Data entries:

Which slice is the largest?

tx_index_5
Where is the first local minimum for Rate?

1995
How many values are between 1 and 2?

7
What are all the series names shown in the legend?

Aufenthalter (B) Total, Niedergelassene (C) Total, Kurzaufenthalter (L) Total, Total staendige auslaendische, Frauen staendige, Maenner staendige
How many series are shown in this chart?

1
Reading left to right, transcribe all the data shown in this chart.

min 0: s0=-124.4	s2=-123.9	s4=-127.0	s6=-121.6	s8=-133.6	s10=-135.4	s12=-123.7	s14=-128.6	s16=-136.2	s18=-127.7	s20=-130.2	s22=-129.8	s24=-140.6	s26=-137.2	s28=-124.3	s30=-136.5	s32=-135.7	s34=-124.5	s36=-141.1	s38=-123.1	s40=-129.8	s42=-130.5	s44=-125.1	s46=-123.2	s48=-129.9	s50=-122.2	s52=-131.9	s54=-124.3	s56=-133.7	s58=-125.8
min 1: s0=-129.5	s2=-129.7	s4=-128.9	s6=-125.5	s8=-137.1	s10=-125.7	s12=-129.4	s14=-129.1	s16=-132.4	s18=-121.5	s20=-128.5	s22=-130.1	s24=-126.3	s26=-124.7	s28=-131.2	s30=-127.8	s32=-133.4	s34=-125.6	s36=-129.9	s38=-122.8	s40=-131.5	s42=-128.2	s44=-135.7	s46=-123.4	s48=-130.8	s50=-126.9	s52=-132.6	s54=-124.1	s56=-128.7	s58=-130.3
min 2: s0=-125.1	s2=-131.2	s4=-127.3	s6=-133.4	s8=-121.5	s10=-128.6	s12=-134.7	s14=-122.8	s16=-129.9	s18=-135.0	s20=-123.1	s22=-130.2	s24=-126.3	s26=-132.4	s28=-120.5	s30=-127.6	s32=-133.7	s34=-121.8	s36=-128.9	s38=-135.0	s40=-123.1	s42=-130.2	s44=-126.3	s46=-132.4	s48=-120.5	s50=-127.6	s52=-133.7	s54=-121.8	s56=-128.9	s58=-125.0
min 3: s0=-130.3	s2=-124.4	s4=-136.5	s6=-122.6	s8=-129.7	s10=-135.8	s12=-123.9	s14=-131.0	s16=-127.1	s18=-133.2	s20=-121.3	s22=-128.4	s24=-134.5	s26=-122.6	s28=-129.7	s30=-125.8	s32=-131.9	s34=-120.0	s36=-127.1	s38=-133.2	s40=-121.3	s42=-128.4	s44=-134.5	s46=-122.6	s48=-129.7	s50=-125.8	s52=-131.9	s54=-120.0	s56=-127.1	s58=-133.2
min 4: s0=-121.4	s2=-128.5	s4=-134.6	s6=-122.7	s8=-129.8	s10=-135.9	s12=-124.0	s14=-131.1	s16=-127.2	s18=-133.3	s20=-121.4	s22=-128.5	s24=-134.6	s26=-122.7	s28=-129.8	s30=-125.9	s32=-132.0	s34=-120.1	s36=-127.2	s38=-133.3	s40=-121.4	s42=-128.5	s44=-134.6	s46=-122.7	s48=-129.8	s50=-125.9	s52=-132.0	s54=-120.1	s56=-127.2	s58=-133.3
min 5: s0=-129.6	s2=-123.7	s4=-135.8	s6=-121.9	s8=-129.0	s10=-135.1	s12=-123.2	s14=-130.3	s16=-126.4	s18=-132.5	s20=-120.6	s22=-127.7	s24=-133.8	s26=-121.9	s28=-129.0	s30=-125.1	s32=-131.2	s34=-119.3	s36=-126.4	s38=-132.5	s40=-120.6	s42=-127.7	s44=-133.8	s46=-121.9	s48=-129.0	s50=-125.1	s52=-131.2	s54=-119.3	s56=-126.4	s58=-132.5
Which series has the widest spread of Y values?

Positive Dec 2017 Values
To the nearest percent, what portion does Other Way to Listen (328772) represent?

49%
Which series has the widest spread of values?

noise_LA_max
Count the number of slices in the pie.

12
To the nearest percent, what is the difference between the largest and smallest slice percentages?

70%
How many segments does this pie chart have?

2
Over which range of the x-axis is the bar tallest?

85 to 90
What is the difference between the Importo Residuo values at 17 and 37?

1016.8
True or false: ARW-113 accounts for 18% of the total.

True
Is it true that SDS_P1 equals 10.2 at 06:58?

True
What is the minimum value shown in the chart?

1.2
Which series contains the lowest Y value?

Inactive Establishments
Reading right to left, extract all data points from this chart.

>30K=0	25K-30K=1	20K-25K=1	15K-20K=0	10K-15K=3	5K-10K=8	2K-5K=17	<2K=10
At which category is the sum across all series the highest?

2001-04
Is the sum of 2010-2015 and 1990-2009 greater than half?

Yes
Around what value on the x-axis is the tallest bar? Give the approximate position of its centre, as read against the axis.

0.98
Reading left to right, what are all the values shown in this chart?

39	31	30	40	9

### Assignment
Retype all of the material above with every line unchanged, character for character.

### Task result
Which slice is the largest?

tx_index_5
Where is the first local minimum for Rate?

1995
How many values are between 1 and 2?

7
What are all the series names shown in the legend?

Aufenthalter (B) Total, Niedergelassene (C) Total, Kurzaufenthalter (L) Total, Total staendige auslaendische, Frauen staendige, Maenner staendige
How many series are shown in this chart?

1
Reading left to right, transcribe all the data shown in this chart.

min 0: s0=-124.4	s2=-123.9	s4=-127.0	s6=-121.6	s8=-133.6	s10=-135.4	s12=-123.7	s14=-128.6	s16=-136.2	s18=-127.7	s20=-130.2	s22=-129.8	s24=-140.6	s26=-137.2	s28=-124.3	s30=-136.5	s32=-135.7	s34=-124.5	s36=-141.1	s38=-123.1	s40=-129.8	s42=-130.5	s44=-125.1	s46=-123.2	s48=-129.9	s50=-122.2	s52=-131.9	s54=-124.3	s56=-133.7	s58=-125.8
min 1: s0=-129.5	s2=-129.7	s4=-128.9	s6=-125.5	s8=-137.1	s10=-125.7	s12=-129.4	s14=-129.1	s16=-132.4	s18=-121.5	s20=-128.5	s22=-130.1	s24=-126.3	s26=-124.7	s28=-131.2	s30=-127.8	s32=-133.4	s34=-125.6	s36=-129.9	s38=-122.8	s40=-131.5	s42=-128.2	s44=-135.7	s46=-123.4	s48=-130.8	s50=-126.9	s52=-132.6	s54=-124.1	s56=-128.7	s58=-130.3
min 2: s0=-125.1	s2=-131.2	s4=-127.3	s6=-133.4	s8=-121.5	s10=-128.6	s12=-134.7	s14=-122.8	s16=-129.9	s18=-135.0	s20=-123.1	s22=-130.2	s24=-126.3	s26=-132.4	s28=-120.5	s30=-127.6	s32=-133.7	s34=-121.8	s36=-128.9	s38=-135.0	s40=-123.1	s42=-130.2	s44=-126.3	s46=-132.4	s48=-120.5	s50=-127.6	s52=-133.7	s54=-121.8	s56=-128.9	s58=-125.0
min 3: s0=-130.3	s2=-124.4	s4=-136.5	s6=-122.6	s8=-129.7	s10=-135.8	s12=-123.9	s14=-131.0	s16=-127.1	s18=-133.2	s20=-121.3	s22=-128.4	s24=-134.5	s26=-122.6	s28=-129.7	s30=-125.8	s32=-131.9	s34=-120.0	s36=-127.1	s38=-133.2	s40=-121.3	s42=-128.4	s44=-134.5	s46=-122.6	s48=-129.7	s50=-125.8	s52=-131.9	s54=-120.0	s56=-127.1	s58=-133.2
min 4: s0=-121.4	s2=-128.5	s4=-134.6	s6=-122.7	s8=-129.8	s10=-135.9	s12=-124.0	s14=-131.1	s16=-127.2	s18=-133.3	s20=-121.4	s22=-128.5	s24=-134.6	s26=-122.7	s28=-129.8	s30=-125.9	s32=-132.0	s34=-120.1	s36=-127.2	s38=-133.3	s40=-121.4	s42=-128.5	s44=-134.6	s46=-122.7	s48=-129.8	s50=-125.9	s52=-132.0	s54=-120.1	s56=-127.2	s58=-133.3
min 5: s0=-129.6	s2=-123.7	s4=-135.8	s6=-121.9	s8=-129.0	s10=-135.1	s12=-123.2	s14=-130.3	s16=-126.4	s18=-132.5	s20=-120.6	s22=-127.7	s24=-133.8	s26=-121.9	s28=-129.0	s30=-125.1	s32=-131.2	s34=-119.3	s36=-126.4	s38=-132.5	s40=-120.6	s42=-127.7	s44=-133.8	s46=-121.9	s48=-129.0	s50=-125.1	s52=-131.2	s54=-119.3	s56=-126.4	s58=-132.5
Which series has the widest spread of Y values?

Positive Dec 2017 Values
To the nearest percent, what portion does Other Way to Listen (328772) represent?

49%
Which series has the widest spread of values?

noise_LA_max
Count the number of slices in the pie.

12
To the nearest percent, what is the difference between the largest and smallest slice percentages?

70%
How many segments does this pie chart have?

2
Over which range of the x-axis is the bar tallest?

85 to 90
What is the difference between the Importo Residuo values at 17 and 37?

1016.8
True or false: ARW-113 accounts for 18% of the total.

True
Is it true that SDS_P1 equals 10.2 at 06:58?

True
What is the minimum value shown in the chart?

1.2
Which series contains the lowest Y value?

Inactive Establishments
Reading right to left, extract all data points from this chart.

>30K=0	25K-30K=1	20K-25K=1	15K-20K=0	10K-15K=3	5K-10K=8	2K-5K=17	<2K=10
At which category is the sum across all series the highest?

2001-04
Is the sum of 2010-2015 and 1990-2009 greater than half?

Yes
Around what value on the x-axis is the tallest bar? Give the approximate position of its centre, as read against the axis.

0.98
Reading left to right, what are all the values shown in this chart?

39	31	30	40	9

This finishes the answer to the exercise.